[EXERCISE TASKS]:
1. Can you copy the dotinurad passage word for word, everything from "Article Highlights" down to "serum urate levels."?
2. Does each statement agree with the dotinurad passage: (a) treatment in the long-term phase 3 study lasted 58 weeks; (b) patients with gout and moderate CKD (eGFR ≥30) need a dose adjustment of dotinurad; (c) hepatic adverse drug reactions were noted in the dotinurad groups? Answer yes or no for each, quoting the deciding words.

[PASSAGE]:
In phase 3 studies involving hyperuricemic patients with or without gout, dotinurad was noninferior to benzbromarone and febuxostat in lowering serum urate levels [28,29].

In a long-term phase 3 study, the serum urate level gradually decreased according to the dose-escalation scheme from baseline and remained low throughout the treatment period of 58 weeks. Most patients receiving a maintenance dose achieved the target serum urate levels of ≤6 mg/dL [30]. The Japanese management guidelines state that the frequency of gouty arthritis is decreased by maintaining a serum urate level of ≤6.0 mg/dL [15]. In the long-term study, the incidence of gouty arthritis tended to be lower from week 34, which suggests that the long-term use of dotinurad may suppress acute inflammation in gouty arthritis. In patients with gout and moderate CKD (eGFR ≥30), dotinurad can be administered without dose adjustment and may effectively lower serum uric acid levels. Although patients with gouty attack should not be treated with a urate-lowering drug, dotinurad administration can be continued if acute gouty arthritis develops during dotinurad administration. Dotinurad can also be administered to patients with chronic tophaceous gout if arthritis is not developing. Since the number of patients is limited, it is necessary to collect evidence from a wide range of patients in clinical practice.

The incidence of ADRs, including gouty arthritis, was similar in patients receiving dotinurad and in those receiving benzbromarone or febuxostat [28,29]. No ADRs related to hepatic impairment or hepatic parameters were noted in the dotinurad groups. Furthermore, eGFR was unaffected by dotinurad in a long-term phase 3 study, and ADRs of renal calculi, found in 1.5% of patients, were not considered serious or required treatment [30]. These indicate no safety concerns associated with the long-term use of dotinurad [30].

In conclusion, these results suggest that dotinurad is a new therapeutic option in hyperuricemic patients with and without gout. SURIs might play a substantial role in urate-lowering therapy for gout, given that a non-negligible number of patients are unable to achieve the target serum urate level with conventional urate-lowering therapy.

Article Highlights

• A novel urate-lowering agent has been approved for the treatment of hyperuricemia and gout.

• Dotinurad is a selective urate reabsorption inhibitor (SURI). It potently and selectively inhibits urate transporter 1 (URAT1), a transporter responsible for the reabsorption of urate from the renal tubules, but only weakly inhibit other transporters involved in urate excretion, including ABCG2 and OAT1/3.

• Dotinurad was noninferior to the existing urate-lowering drugs, benzbromarone and febuxostat, in lowering serum urate levels.

• The serum urate-lowering effect of dotinurad is not attenuated in patients with mild to moderate renal impairment.

[SOURCE DATA]:

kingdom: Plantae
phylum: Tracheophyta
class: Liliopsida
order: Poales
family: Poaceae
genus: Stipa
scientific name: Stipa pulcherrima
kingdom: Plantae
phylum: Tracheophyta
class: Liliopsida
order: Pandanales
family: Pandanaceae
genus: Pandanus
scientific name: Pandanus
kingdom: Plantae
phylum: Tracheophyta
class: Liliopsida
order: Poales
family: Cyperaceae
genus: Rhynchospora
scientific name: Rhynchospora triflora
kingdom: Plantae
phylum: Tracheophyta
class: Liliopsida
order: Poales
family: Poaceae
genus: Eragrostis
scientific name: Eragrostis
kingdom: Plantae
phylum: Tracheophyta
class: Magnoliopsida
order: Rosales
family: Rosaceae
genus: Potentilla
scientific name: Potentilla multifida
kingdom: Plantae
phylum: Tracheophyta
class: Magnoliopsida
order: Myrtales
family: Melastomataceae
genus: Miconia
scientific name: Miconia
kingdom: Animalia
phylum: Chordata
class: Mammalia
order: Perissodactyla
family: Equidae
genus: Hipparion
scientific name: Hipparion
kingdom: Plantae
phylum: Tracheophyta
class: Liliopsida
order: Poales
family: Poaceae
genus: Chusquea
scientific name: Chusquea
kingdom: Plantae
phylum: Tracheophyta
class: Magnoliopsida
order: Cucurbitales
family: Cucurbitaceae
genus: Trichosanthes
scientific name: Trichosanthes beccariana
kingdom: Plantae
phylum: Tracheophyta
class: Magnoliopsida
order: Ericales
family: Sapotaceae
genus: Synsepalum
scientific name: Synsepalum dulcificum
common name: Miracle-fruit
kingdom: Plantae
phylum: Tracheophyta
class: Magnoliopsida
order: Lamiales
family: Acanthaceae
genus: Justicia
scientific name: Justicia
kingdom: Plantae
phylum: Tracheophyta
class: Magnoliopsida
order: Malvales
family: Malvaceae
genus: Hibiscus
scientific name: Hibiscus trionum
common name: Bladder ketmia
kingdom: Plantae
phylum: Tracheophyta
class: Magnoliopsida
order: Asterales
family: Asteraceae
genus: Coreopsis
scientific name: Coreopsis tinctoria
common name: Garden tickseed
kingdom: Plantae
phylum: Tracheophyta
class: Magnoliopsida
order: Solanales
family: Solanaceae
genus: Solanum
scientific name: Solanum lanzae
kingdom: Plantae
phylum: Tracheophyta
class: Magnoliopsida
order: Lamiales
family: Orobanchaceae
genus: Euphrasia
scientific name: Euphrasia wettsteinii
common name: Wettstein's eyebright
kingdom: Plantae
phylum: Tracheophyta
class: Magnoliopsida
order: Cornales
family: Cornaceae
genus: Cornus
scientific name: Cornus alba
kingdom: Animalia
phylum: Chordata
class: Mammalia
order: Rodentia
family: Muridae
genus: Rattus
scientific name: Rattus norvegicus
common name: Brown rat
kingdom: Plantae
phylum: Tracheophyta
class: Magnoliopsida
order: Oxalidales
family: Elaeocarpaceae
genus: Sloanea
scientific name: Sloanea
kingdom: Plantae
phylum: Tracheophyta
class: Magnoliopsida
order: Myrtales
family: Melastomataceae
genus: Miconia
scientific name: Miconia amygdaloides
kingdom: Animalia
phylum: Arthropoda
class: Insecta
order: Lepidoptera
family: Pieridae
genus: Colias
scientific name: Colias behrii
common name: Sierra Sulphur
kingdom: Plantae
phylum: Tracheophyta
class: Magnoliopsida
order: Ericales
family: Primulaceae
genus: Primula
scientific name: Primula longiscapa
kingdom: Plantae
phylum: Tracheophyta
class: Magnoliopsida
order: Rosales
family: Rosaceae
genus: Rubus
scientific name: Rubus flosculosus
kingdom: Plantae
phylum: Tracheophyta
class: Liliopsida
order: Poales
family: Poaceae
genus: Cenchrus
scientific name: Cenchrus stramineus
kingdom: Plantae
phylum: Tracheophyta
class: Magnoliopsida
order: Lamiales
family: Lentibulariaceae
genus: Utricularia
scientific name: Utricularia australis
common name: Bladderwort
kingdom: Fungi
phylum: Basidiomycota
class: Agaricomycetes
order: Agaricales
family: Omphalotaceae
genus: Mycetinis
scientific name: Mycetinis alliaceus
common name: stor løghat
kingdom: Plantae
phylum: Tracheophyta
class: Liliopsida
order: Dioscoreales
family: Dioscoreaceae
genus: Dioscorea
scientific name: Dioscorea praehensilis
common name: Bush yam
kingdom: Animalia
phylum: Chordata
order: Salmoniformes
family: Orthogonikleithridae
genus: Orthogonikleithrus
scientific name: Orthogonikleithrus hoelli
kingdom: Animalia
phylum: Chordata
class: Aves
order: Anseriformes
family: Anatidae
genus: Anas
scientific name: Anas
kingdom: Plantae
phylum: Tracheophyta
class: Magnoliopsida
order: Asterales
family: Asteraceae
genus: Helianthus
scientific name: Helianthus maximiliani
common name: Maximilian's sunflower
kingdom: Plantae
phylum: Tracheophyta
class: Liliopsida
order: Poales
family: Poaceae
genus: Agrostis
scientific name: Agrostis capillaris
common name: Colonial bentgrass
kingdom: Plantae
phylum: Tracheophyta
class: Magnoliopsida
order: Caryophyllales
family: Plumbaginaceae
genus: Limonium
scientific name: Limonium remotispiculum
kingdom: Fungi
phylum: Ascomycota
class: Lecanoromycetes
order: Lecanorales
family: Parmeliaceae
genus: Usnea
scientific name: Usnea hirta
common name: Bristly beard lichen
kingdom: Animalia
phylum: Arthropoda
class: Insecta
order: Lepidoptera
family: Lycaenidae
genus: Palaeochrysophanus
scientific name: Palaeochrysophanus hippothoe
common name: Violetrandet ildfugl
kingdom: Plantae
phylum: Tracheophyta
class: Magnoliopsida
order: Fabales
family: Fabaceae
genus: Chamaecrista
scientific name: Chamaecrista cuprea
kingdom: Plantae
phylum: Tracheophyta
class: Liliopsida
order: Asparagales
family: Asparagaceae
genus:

[RESULTS FOR THE EXERCISE]:
1.
Article Highlights

• A novel urate-lowering agent has been approved for the treatment of hyperuricemia and gout.

• Dotinurad is a selective urate reabsorption inhibitor (SURI). It potently and selectively inhibits urate transporter 1 (URAT1), a transporter responsible for the reabsorption of urate from the renal tubules, but only weakly inhibit other transporters involved in urate excretion, including ABCG2 and OAT1/3.

• Dotinurad was noninferior to the existing urate-lowering drugs, benzbromarone and febuxostat, in lowering serum urate levels.

2.
(a) Yes: "remained low throughout the treatment period of 58 weeks"
(b) No: "dotinurad can be administered without dose adjustment"
(c) No: "No ADRs related to hepatic impairment or hepatic parameters were noted in the dotinurad groups."